▸ Goal
In the Avalon text, rewrite the part starting with "Joseph of Arimathea was" and going on through "The New Jerusalem.", using "merchant" in place of "businessman".

The name Avalon has religious significance because important ancient traditions and stories are associated with it. Avalon is the area near the present-day community of Glastonbury in Somerset, England. Some people believe that Joseph of Arimathea visited there just after Christ's crucifixion, and was the first person to preach the gospel in England.

 

I remember to have seen at Glastonbury on a stone cross ... a bronze plate, on which was carved an inscription relating that Joseph of Arimathea came to Britain thirty years after Christ's Passion, with eleven or twelve companions: that he was allowed by Arviragus the king to dwell at Glastonbury, which was then an island called Avalon, in a simple and solitary life.--William Good (1527-1586)

 

     Joseph of Arimathea was a Jewish councillor and follower of Jesus. He was a minor figure during Jesus' lifetime but achieved fame after Jesus' death because he asked Pilate for permission to bury Jesus in his own grave. Later, legend has him collect some of the blood shed by Jesus in the same cup that Jesus drank out of during the Last Supper. That cup was also called the Holy Grail, and Joseph is said to have brought it with him to England. According to other legends, his coming to England to preach the gospel was not his first visit. These legends report that Joseph had been there before as a businessman and had brought the young Jesus with him on some of his trips.

     The poet William Blake wrote about the possibility that Jesus had visited England as a young man in his famous poem The New Jerusalem.

 

"The New Jerusalem"

And did those feet in ancient time
Walk upon England's mountains green?
And was the holy Lamb of God
On England's pleasant pastures seen?

And did the Countenance Divine
Shine forth upon our clouded hills?
And was Jerusalem builded here
Among these dark Satanic Mills?

Bring me my bow of burning gold!
Bring me my arrows of desire!

▸ Information supplied
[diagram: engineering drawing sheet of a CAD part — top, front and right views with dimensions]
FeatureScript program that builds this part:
...
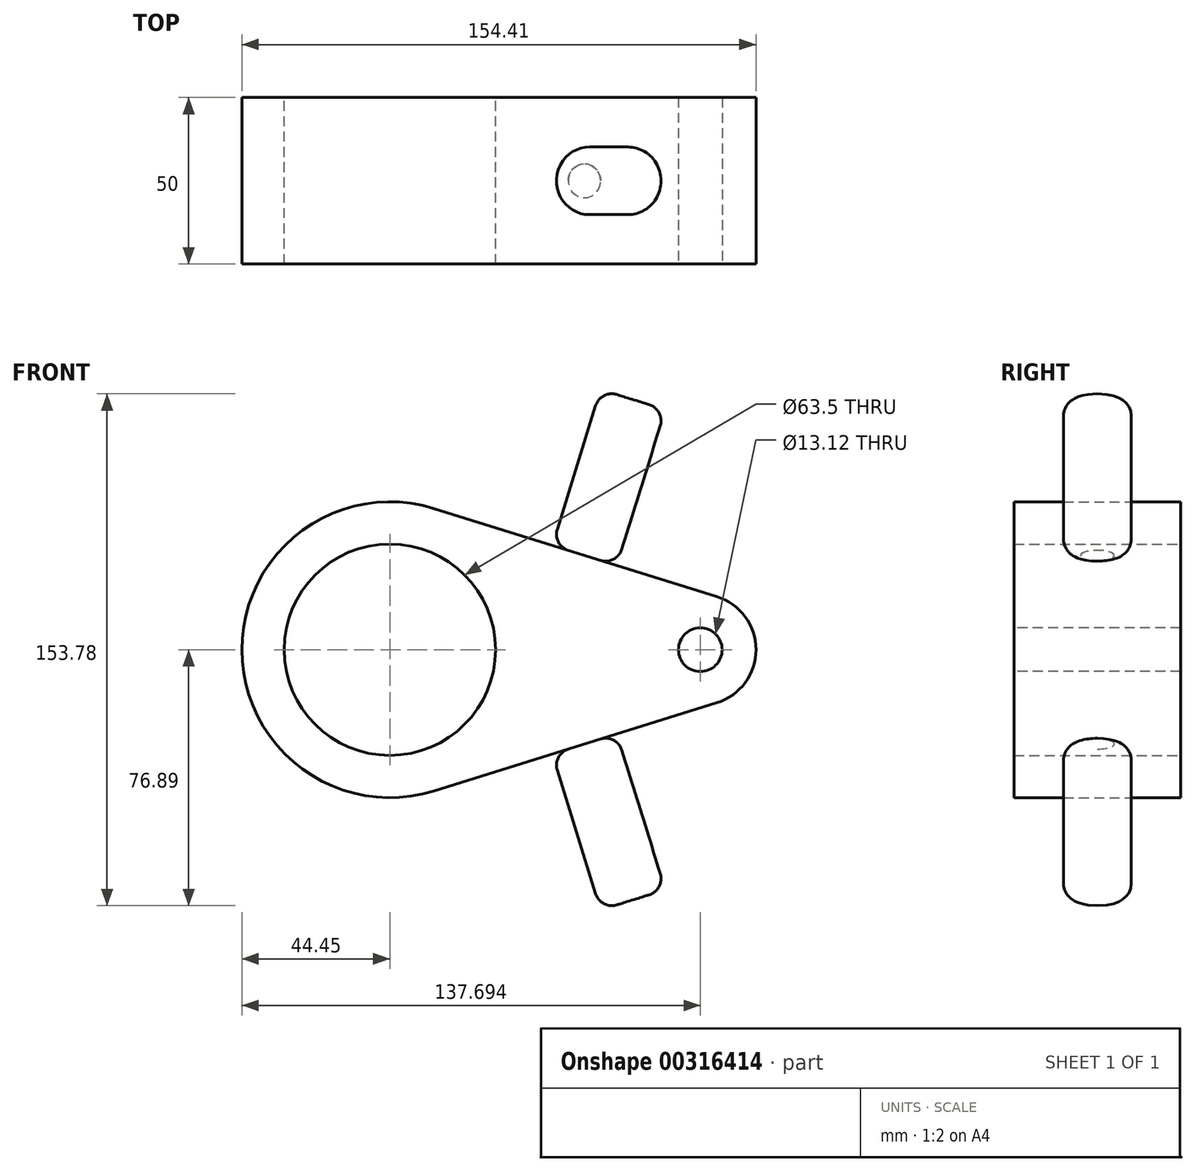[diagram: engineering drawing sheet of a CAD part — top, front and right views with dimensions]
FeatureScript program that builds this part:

▸ Response to the exercise
Joseph of Arimathea was a Jewish councillor and follower of Jesus. He was a minor figure during Jesus' lifetime but achieved fame after Jesus' death because he asked Pilate for permission to bury Jesus in his own grave. Later, legend has him collect some of the blood shed by Jesus in the same cup that Jesus drank out of during the Last Supper. That cup was also called the Holy Grail, and Joseph is said to have brought it with him to England. According to other legends, his coming to England to preach the gospel was not his first visit. These legends report that Joseph had been there before as a merchant and had brought the young Jesus with him on some of his trips.

     The poet William Blake wrote about the possibility that Jesus had visited England as a young man in his famous poem The New Jerusalem.